Why Even 98% AI Accuracy Can Be Dangerous in Healthcare
- Waleed Mohsen
- Jul 27
- 2 min read
AI sometimes reminds me of a big, scary-looking dog at the park.
When it’s on a leash, I don’t worry. I pat its head. I let it lick me. It becomes cute. I feel safe, especially when the owner tells me it’s never bitten anyone.
But if I saw that same dog running free, chasing kids while the owner played on their phone, not paying attention, assuming everything will be fine? I’d get nervous.
Assure me the dog is harmless as much as you want.
But I know: it only takes once.
When I look at AI in my field, healthcare compliance, that same false sense of comfort strikes me as one of the biggest risks for healthcare orgs.
It’s easy to get so impressed with what AI can do, so quickly, that we assume it will always “do it right.” The power of AI and how quickly it’s advancing makes it easy to take quality and consistency for granted.
“If it can do that, surely it won’t make such a silly mistake.”
And most of the time, that’s true. Depending on the study, accuracy of tools like AI scribes has been shown to approach 98–99%.
For example, in one study on AI transcription hallucination rates between speakers with aphasia, only 1.4% of transcriptions had hallucinations.
The catch? Nearly 40% of those hallucinations were harmful to patient safety or otherwise dangerous.
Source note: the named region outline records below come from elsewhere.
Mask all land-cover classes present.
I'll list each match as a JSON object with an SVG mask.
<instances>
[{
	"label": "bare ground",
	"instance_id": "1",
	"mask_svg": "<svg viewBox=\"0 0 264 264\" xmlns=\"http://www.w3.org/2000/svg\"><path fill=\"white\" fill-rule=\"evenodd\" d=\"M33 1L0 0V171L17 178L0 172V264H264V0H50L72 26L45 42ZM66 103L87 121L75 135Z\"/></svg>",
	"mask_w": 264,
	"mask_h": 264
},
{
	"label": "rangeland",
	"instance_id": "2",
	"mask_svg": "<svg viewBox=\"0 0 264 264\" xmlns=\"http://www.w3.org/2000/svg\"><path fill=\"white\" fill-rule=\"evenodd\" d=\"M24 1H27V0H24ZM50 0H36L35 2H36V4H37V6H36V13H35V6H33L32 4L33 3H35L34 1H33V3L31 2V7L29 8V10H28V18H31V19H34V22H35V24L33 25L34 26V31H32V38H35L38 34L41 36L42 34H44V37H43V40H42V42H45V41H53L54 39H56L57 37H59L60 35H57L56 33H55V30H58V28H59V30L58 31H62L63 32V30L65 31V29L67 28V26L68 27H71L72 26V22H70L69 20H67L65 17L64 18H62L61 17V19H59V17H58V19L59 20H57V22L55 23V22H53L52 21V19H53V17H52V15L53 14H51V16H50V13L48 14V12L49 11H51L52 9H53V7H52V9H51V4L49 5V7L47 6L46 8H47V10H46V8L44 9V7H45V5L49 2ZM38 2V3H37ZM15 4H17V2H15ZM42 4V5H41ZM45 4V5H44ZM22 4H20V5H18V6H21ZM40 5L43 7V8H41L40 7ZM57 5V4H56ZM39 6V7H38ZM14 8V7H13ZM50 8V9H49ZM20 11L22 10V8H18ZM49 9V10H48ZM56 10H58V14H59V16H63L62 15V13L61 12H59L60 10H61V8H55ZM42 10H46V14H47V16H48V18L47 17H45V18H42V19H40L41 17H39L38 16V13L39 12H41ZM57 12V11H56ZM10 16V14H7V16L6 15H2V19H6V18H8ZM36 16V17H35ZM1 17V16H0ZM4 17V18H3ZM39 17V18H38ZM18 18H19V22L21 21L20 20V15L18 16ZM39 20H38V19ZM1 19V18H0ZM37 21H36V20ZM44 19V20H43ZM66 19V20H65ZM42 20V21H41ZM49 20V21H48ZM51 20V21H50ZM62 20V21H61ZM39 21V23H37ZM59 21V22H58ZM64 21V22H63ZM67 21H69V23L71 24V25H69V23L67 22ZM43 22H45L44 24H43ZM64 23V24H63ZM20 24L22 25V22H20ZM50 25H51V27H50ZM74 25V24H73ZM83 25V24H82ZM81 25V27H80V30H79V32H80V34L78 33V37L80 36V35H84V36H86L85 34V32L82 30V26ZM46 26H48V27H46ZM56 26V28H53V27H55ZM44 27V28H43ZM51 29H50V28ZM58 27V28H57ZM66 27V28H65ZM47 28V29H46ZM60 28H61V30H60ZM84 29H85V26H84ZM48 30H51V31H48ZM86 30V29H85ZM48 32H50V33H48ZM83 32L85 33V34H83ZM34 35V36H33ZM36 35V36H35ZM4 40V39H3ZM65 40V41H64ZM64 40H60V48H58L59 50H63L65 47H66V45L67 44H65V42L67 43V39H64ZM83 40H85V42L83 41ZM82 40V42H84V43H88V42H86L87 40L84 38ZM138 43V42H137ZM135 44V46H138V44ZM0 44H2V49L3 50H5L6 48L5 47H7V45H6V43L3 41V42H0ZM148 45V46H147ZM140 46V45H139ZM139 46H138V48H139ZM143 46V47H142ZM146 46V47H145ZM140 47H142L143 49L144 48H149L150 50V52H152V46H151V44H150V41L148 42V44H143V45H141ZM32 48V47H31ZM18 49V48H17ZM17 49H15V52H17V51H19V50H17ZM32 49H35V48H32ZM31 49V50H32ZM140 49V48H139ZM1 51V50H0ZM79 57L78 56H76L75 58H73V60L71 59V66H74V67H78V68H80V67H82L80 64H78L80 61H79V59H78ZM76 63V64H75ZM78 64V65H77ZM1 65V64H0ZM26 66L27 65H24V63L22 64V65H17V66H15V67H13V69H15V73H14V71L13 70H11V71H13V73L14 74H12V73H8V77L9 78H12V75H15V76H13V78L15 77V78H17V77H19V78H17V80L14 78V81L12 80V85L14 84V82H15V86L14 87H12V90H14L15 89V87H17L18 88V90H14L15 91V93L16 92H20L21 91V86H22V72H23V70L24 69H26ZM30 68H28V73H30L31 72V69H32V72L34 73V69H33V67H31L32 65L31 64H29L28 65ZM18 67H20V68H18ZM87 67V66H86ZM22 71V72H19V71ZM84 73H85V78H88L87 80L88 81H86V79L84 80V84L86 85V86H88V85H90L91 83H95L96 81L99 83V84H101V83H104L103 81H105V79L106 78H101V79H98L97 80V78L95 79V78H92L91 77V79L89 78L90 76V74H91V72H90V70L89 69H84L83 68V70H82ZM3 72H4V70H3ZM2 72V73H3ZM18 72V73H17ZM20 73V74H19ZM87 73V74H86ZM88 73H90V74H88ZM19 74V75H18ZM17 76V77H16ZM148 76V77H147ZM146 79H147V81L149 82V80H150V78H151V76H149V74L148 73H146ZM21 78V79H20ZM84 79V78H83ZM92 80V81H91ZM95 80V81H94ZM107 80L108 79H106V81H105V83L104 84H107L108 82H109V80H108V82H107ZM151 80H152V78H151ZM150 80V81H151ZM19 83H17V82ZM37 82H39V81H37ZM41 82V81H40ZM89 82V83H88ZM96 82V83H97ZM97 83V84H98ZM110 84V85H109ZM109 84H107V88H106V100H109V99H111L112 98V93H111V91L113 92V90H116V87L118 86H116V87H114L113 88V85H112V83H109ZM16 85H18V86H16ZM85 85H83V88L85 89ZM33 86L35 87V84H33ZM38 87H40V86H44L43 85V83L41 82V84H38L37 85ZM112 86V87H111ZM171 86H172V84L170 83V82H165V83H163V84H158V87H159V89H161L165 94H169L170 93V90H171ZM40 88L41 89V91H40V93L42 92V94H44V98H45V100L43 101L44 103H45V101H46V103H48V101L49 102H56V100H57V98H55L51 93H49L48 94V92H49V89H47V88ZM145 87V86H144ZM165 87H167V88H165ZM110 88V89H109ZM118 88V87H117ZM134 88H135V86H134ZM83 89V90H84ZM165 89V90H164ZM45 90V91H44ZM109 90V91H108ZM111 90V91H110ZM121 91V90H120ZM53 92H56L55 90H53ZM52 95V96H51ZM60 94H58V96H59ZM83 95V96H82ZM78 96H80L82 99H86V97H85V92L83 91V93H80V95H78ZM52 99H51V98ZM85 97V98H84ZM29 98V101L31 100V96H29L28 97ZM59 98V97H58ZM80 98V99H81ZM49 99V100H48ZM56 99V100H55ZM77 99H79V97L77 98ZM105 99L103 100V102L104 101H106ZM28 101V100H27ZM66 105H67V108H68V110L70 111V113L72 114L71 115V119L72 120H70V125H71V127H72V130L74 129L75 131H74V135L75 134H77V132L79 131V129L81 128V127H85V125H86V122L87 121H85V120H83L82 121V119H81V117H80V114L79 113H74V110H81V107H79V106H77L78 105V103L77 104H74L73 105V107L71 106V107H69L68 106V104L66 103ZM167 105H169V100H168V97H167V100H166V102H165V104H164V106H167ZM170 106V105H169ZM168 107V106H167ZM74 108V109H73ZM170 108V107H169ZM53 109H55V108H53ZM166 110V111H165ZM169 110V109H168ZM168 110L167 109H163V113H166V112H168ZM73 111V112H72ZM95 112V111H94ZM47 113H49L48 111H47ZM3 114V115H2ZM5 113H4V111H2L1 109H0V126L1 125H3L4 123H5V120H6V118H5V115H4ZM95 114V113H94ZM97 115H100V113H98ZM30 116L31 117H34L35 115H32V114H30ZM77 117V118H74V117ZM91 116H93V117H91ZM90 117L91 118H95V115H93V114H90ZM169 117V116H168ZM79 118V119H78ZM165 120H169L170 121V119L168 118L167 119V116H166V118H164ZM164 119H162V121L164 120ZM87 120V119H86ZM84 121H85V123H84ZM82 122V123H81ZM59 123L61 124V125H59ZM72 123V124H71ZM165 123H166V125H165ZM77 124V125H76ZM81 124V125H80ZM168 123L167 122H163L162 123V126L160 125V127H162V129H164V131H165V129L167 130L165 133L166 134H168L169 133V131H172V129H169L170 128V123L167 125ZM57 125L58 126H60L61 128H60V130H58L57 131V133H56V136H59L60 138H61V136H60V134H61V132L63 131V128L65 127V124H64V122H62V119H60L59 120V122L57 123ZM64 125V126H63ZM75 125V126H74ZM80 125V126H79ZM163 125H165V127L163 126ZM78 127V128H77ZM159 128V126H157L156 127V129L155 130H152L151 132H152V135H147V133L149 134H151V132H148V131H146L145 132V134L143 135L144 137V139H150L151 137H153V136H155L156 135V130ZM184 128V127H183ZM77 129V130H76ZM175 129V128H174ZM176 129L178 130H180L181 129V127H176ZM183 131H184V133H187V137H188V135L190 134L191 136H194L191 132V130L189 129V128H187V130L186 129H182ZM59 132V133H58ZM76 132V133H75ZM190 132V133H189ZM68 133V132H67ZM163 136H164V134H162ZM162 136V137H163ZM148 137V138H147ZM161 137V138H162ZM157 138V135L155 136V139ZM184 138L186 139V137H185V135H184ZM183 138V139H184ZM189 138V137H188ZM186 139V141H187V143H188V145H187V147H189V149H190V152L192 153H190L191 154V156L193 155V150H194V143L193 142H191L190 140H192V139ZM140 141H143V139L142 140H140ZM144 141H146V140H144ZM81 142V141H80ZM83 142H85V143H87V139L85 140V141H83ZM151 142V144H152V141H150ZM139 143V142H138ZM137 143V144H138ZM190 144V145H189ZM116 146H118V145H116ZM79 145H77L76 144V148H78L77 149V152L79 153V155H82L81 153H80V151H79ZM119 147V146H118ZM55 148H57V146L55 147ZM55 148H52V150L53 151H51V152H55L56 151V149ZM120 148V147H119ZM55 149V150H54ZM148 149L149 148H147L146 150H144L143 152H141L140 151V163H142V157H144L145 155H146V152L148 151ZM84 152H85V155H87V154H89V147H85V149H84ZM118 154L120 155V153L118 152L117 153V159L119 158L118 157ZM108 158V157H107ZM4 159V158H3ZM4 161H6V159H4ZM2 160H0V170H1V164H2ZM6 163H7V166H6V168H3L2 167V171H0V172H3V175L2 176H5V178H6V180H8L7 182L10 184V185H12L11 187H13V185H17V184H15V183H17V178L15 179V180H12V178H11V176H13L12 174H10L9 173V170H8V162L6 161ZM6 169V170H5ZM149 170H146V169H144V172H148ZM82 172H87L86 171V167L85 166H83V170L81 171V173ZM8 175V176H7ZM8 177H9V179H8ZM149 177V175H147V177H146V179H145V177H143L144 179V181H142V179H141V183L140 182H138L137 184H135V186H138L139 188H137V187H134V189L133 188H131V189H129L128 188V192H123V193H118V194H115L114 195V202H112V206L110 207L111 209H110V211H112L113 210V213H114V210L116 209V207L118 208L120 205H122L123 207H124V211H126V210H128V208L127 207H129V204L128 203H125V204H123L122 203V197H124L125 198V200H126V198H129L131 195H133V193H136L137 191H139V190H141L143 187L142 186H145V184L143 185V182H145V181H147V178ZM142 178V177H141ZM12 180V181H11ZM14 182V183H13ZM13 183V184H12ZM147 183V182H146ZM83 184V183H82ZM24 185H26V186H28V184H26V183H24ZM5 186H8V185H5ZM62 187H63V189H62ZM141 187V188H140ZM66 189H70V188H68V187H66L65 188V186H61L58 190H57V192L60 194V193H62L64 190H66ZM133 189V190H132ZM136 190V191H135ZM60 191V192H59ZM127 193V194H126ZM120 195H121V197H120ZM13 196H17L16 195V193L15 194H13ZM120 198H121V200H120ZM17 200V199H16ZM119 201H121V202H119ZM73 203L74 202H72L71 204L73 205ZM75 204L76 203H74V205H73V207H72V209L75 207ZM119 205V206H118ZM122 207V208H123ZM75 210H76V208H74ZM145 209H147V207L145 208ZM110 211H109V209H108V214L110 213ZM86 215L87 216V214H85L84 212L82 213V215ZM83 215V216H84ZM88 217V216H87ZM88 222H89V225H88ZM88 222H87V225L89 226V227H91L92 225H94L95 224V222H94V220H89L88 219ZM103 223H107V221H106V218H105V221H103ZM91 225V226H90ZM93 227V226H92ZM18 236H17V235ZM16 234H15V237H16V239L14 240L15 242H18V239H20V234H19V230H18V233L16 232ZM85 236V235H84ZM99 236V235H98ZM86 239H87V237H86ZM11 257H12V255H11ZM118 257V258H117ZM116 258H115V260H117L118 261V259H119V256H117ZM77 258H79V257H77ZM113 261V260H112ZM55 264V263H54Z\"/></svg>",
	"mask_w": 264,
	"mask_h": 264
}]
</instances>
Even with 98.6% accuracy, that 1.4% can mean life or death for a patient—or financial catastrophe for an organization.
AI scribes streamline documentation beautifully. AI agents handle patient interactions smoothly.
But it only takes once. And in healthcare compliance, that “one time” could mean a missed medication allergy, a documentation error that triggers a lawsuit, or a billing violation that leads to an audit.
At Verbal, we couldn’t be more excited about the future of AI in healthcare. But we know “fingers crossed” isn’t a strategy.
Whether it’s manual compliance audits or AI-powered tools, quality assurance isn’t optional.
Like I heard growing up in an Egyptian family:
“Trust in God… but tie your camel.”
Like a big, scary-looking dog, AI needs a leash.
PS- My dog, Roxy. Nots o big or scary-looking.